══ Dados a utilizar ══

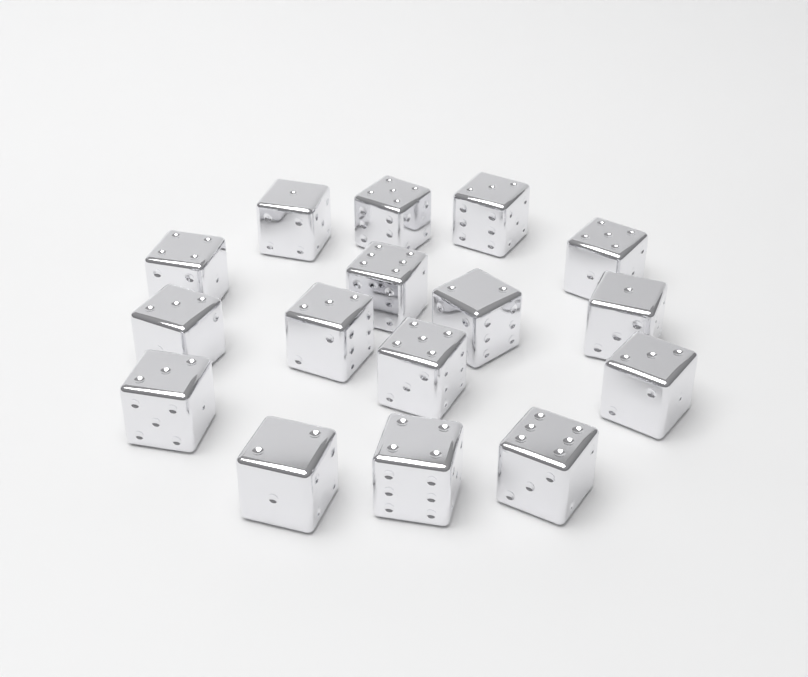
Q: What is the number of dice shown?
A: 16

═══
══ Dados a utilizar ══

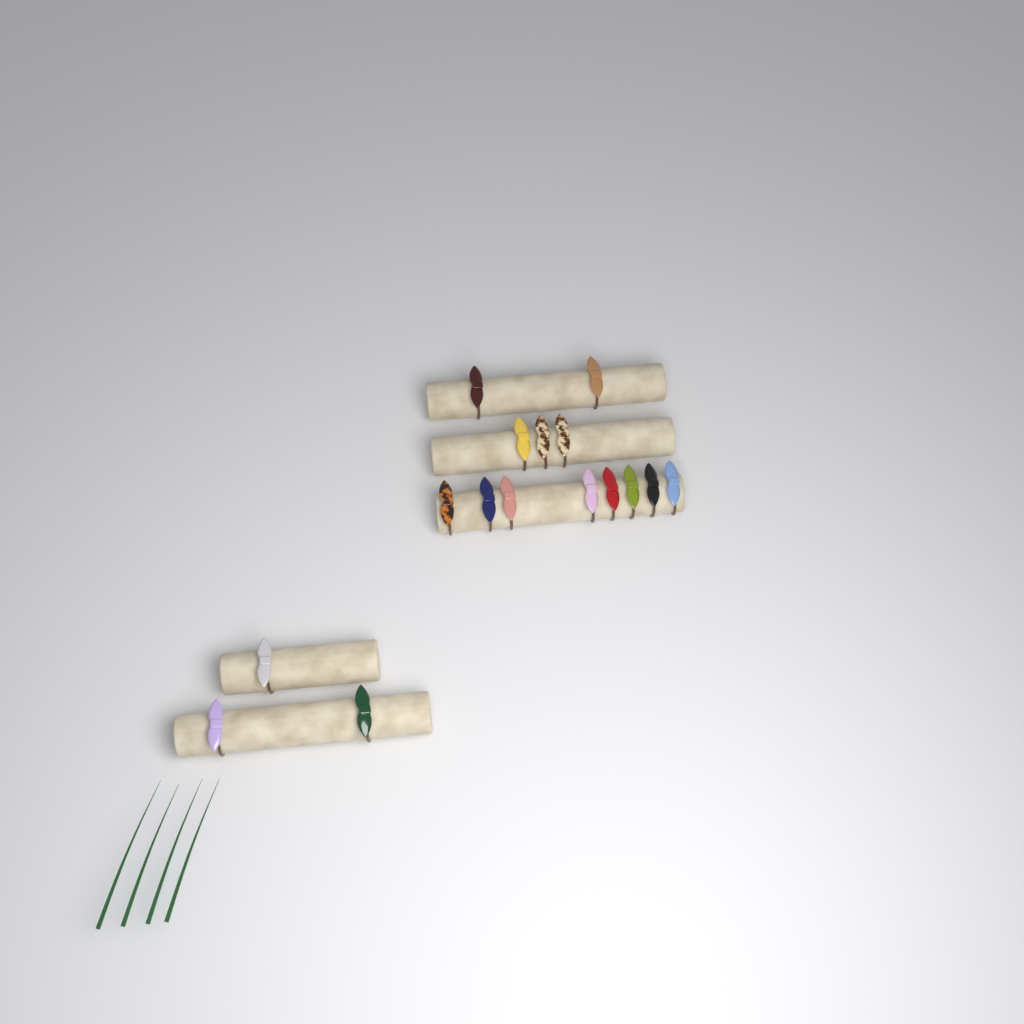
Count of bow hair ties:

═══
══ Dados a utilizar ══

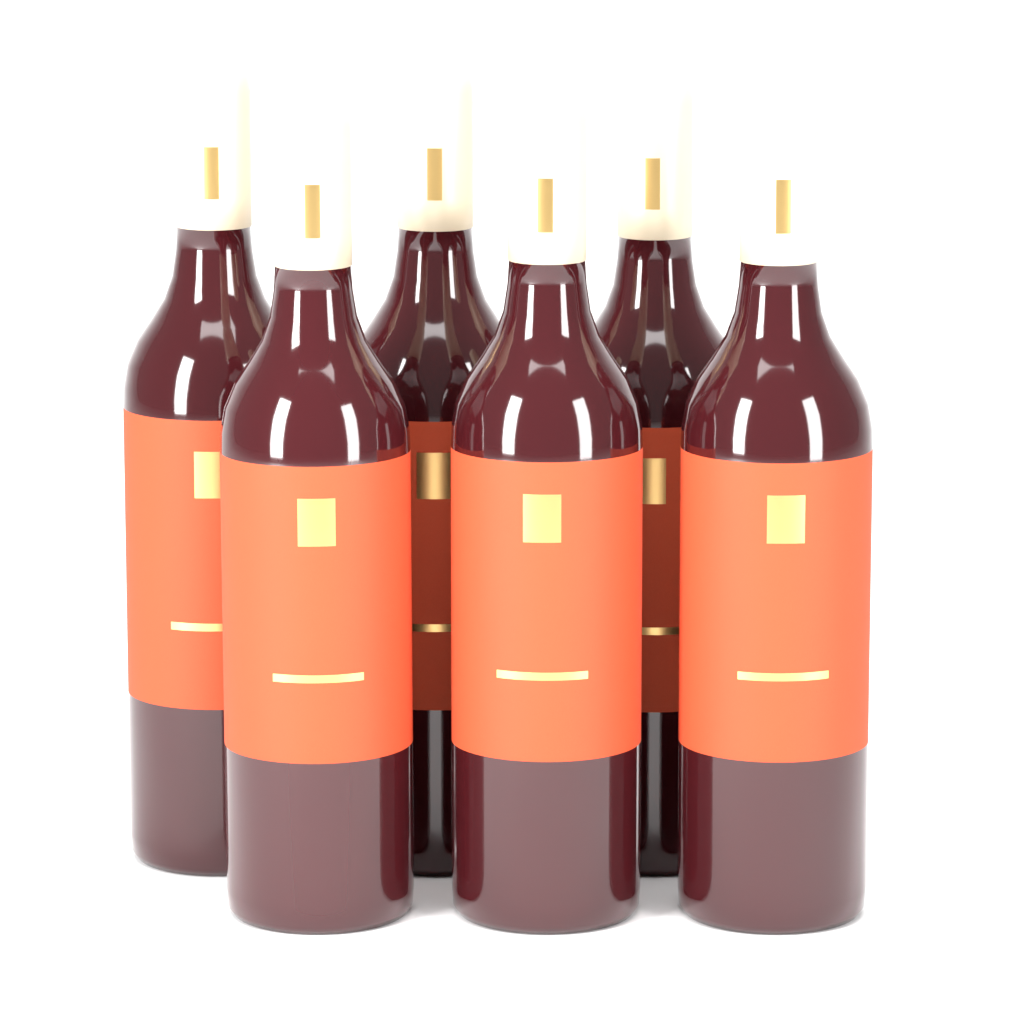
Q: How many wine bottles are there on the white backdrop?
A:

═══

*Exercício*
Identifique, transcrevendo-as integralmente, as linhas da listagem em que figura a palavra "bottles", considerando a distinção entre maiúsculas e minúsculas.

*Resolução*
Q: How many wine bottles are there on the white backdrop?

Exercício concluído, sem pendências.